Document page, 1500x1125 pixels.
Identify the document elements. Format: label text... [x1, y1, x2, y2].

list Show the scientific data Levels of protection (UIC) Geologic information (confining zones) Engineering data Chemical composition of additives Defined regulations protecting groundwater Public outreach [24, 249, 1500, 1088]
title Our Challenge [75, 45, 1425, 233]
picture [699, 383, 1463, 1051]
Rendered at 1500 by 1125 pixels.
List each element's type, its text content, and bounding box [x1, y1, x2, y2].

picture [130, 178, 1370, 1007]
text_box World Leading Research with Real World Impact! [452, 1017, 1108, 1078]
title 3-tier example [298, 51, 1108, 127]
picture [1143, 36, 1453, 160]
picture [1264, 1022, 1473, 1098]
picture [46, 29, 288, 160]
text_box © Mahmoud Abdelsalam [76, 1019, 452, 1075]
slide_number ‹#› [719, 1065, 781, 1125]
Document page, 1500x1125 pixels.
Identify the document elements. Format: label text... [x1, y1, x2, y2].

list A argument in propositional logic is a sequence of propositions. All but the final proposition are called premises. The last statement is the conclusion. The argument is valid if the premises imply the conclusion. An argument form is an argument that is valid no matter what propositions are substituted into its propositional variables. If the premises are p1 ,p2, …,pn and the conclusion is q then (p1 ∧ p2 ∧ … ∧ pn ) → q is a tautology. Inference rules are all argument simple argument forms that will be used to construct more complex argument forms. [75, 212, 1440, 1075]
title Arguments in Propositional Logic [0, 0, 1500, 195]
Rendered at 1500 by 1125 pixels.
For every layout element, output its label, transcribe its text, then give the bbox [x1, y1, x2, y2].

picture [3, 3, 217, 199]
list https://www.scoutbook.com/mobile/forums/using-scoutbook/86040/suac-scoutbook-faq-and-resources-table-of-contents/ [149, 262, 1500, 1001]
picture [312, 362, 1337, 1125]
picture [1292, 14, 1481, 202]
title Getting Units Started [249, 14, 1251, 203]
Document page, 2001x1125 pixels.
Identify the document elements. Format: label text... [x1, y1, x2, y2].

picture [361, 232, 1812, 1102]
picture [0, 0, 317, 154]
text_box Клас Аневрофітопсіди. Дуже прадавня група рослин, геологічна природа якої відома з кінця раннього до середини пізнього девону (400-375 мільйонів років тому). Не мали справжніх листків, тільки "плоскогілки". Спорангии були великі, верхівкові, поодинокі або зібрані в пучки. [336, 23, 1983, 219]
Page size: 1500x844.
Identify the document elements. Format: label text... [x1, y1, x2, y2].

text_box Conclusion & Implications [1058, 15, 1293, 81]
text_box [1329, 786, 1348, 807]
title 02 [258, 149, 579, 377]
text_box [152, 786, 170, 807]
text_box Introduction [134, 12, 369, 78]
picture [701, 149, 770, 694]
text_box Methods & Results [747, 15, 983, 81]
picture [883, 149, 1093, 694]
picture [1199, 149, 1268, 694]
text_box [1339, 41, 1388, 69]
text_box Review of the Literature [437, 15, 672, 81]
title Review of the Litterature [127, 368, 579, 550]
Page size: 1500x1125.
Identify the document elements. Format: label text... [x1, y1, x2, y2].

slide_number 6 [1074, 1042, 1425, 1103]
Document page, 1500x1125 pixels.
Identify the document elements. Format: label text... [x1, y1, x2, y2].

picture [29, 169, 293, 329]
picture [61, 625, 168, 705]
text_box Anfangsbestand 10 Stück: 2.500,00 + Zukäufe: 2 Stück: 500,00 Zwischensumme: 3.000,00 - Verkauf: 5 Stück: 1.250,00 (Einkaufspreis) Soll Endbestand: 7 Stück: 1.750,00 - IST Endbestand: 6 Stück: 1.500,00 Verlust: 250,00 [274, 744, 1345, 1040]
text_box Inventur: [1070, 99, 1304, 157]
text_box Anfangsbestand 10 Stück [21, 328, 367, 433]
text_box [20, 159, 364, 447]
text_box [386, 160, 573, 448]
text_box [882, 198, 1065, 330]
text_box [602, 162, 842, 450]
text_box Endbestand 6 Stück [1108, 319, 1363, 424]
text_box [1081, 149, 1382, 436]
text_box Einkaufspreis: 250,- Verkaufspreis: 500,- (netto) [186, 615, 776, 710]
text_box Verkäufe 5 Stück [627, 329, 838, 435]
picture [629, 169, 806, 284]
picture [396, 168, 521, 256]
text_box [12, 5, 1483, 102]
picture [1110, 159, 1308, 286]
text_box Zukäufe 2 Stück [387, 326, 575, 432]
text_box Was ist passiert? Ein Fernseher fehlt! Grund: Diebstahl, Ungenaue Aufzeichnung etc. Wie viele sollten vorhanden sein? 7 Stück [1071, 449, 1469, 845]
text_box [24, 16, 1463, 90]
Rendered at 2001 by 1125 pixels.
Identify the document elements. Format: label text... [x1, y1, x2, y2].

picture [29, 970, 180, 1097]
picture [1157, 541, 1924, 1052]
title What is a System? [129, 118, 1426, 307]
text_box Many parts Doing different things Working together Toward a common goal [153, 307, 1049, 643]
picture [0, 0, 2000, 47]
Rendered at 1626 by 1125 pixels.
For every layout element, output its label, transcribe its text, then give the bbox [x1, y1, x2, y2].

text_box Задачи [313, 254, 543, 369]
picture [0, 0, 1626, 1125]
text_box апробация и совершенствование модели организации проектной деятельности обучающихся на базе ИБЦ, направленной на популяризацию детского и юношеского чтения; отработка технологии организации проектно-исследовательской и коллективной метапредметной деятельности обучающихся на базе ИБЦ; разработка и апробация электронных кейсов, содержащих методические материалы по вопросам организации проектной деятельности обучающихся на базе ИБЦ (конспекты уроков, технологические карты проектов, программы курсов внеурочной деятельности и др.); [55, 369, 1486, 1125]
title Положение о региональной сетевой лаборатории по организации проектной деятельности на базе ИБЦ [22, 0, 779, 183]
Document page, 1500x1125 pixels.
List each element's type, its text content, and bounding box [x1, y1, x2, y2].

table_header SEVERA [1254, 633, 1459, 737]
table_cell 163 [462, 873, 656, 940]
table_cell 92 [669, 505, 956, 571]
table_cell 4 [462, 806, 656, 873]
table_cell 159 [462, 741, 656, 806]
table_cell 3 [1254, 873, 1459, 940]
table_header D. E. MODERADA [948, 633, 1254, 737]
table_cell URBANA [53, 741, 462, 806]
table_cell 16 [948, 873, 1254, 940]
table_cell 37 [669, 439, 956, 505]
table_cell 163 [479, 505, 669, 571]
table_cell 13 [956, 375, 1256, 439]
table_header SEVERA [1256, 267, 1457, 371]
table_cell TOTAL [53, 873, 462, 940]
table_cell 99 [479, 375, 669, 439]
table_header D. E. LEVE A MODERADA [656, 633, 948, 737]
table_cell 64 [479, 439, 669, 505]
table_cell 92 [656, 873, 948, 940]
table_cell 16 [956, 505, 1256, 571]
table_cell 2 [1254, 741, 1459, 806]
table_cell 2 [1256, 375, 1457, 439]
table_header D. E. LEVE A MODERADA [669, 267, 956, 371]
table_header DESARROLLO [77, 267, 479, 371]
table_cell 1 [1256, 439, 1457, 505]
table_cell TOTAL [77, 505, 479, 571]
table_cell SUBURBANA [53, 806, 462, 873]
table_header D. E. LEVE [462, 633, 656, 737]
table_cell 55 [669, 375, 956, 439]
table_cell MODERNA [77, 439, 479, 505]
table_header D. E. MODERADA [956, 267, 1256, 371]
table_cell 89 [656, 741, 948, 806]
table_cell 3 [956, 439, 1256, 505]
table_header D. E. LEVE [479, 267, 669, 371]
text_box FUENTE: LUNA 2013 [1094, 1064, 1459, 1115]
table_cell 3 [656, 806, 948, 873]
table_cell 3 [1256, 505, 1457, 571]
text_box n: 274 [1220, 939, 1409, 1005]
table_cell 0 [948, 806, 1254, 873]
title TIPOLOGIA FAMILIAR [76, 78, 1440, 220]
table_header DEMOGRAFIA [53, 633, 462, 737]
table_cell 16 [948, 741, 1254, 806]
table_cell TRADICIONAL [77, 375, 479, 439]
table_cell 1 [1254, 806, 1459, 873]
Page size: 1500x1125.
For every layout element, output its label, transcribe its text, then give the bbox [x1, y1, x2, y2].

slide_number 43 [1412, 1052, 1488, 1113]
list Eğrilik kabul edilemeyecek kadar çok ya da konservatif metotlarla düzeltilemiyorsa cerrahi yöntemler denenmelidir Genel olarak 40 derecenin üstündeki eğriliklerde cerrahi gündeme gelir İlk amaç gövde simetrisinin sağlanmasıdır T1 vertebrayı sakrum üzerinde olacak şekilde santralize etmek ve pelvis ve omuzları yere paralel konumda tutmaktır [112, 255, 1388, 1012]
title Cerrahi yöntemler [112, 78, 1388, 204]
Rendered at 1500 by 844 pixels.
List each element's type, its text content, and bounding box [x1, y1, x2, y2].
------------------------------
## Exercise
Where a line of the records has the string "Rendered", copy that line.

## Task solution
Rendered at 1500 by 1125 pixels.
Rendered at 1500 by 1125 pixels.
Rendered at 2001 by 1125 pixels.
Rendered at 1626 by 1125 pixels.
Rendered at 1500 by 844 pixels.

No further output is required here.